Kim, C.; Chon, H.J.; Kang, B.; Kim, K.; Jeung, H.C.; Chung, H.C.; Noh, S.H.; Rha, S.Y.; et al. Prediction of metachronous multiple primary cancers following the curative resection of gastric cancer. BMC Cancer 2013 13, 394. doi:10.1186/1471-2407-13-394.

Previous studies have reported the incidence and clinical pattern of metachronous cancers in GC patients who underwent curative gastrectomy. Eom et al. reported colorectal (20.8%), lung (11.9%) and liver cancer (11.3%). In a similar study in Japan, Ikeda et al. reported colorectal cancer (32.6%), followed by lung (28.4%) and liver cancer (8.4%). Analogous results have been reported by Lundegardh et al. with colorectum (19.9%), lung (6.1%) and kidney (5.3%). In the study by Kim et al. the most common site of metachronous cancer was the colorectum (26.3%), followed by lung (23.7%) and liver (18.4%).

 

Erawijantari, P.P.; Mizutani, S.; Shiroma, H.; Shiba, S.; Nakajima, T.; Sakamoto, T.; Saito, Y.; Fukuda, S.; Yachida,S.; Yamada, T.; et al. Influence of gastrectomy for gastric cancer treatment on faecal microbiome and metabolome profiles. Gut 2020, 0, 1–12. doi:10.1136/gutjnl-2019-319188.

Although the mechanism for metachronous CRC after gastrectomy may not be similar to sporadic cancer, we observed higher abundances of several CRC-enriched microbes (eg, F. nucleatum and Atopobium parvulum) in the gastrectomy group. F. nucleatum has been suggested to mediate the early steps of carcinogenesis, through FadA adhesion to the epithelium, activation of β-catenin signalling and infiltration of myeloid cells into the tumour microenvironment. Thus, enrichment of F. nucleatum in the total gastrectomy group is worth noting.
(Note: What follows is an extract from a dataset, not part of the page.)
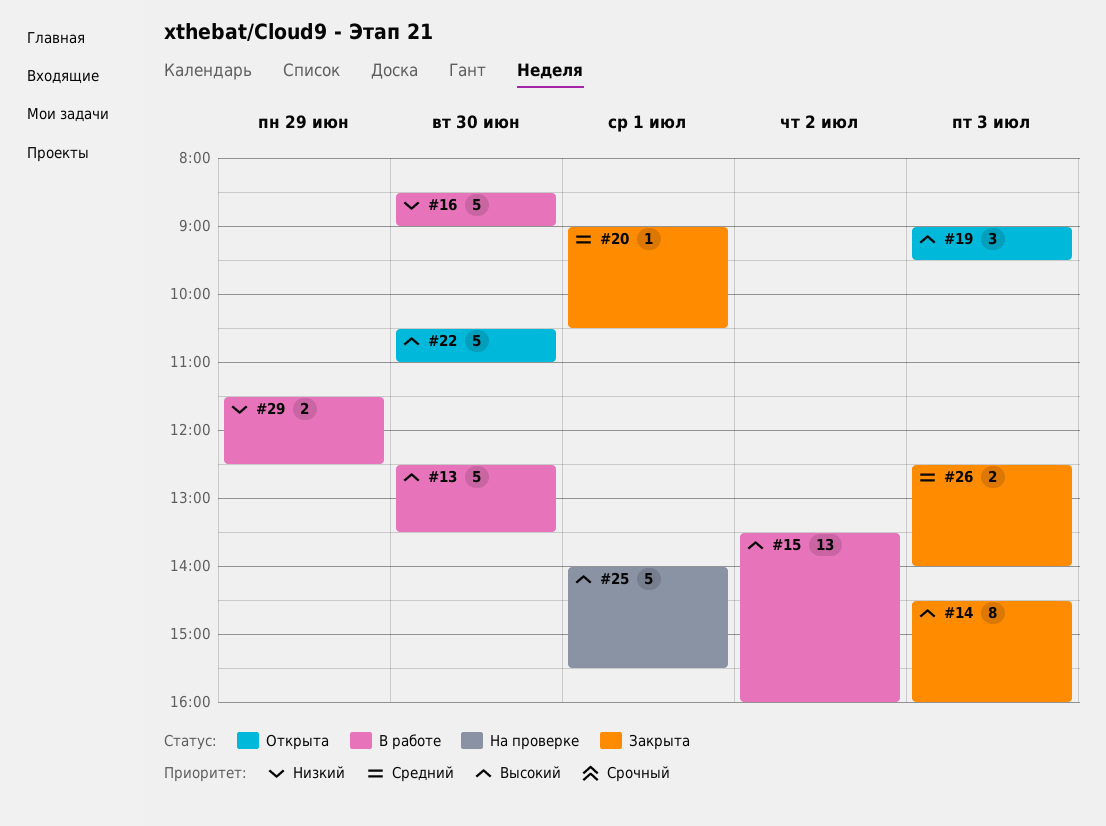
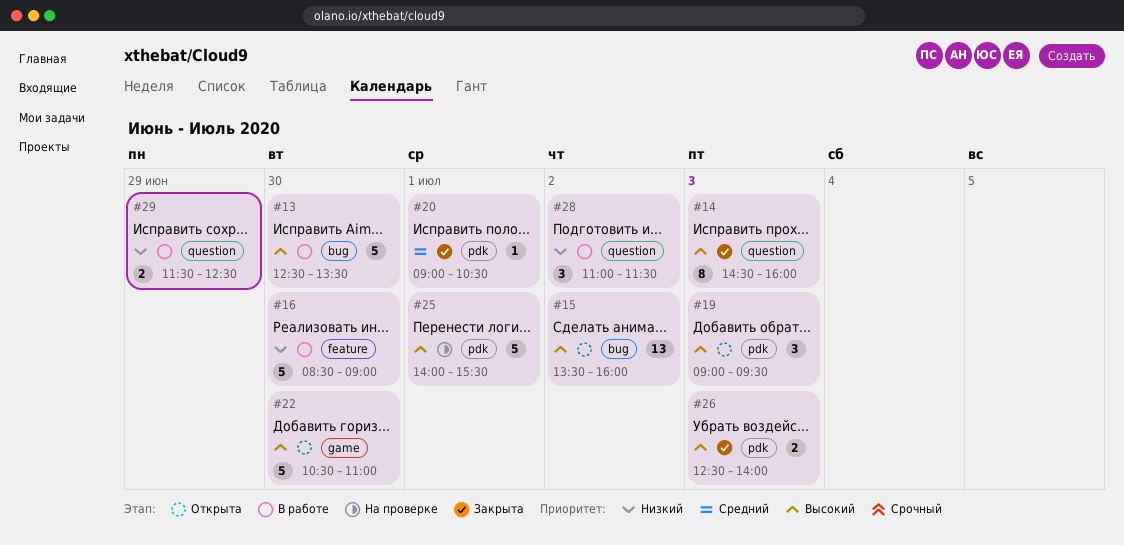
#15, status: В работе -> Открыта
#26, priority: Средний -> Высокий
#28: none -> present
In addition, A. parvulum has been associated with multiple polypoid adenomas and intramucosal carcinoma.Enrichment of these species suggests a form of dysbiosis, which can lead to CRC development after gastrectomy.

 

16. Line 313-314: Reference missing.

 

Response

Joshi, S.S.; Badgwell, B.D. Current Treatment and Recent Progress in Gastric Cancer. CA Cancer J. Clin. 2021, 71, 264-279. doi: 10.3322/caac.21657.

 

17. Line 478: what sort of association? more details should be given.

 

Response

Therefore, predictive biomarkers are needed for nivolumab treatment in gastric cancer. We sought to investigate whether genomic information in gut microbiome will serve as predictors for nivolumab in advanced gastric cancer.

 

18. Conclusions/future directions/clinical implications should be added at the end of the review.

 

Response

The conclusions section has been added according to your instructions.

 

 

Author Response File: Author Response.docx

Round 2

Reviewer 2 Report

The authors only responded and modified the manuscript to minor and a few of the major comments. 

Plagiarism detection still shows 45% similarity from previously published studies of which the highest was from another review article on a similar topic [PMID: 32916853]. Also the novel

The title was not changed even though the authors agreed that the study mainly focused on the implication of the gastric microbiome and not the Gut microbiome in the treatment of gastric cancer.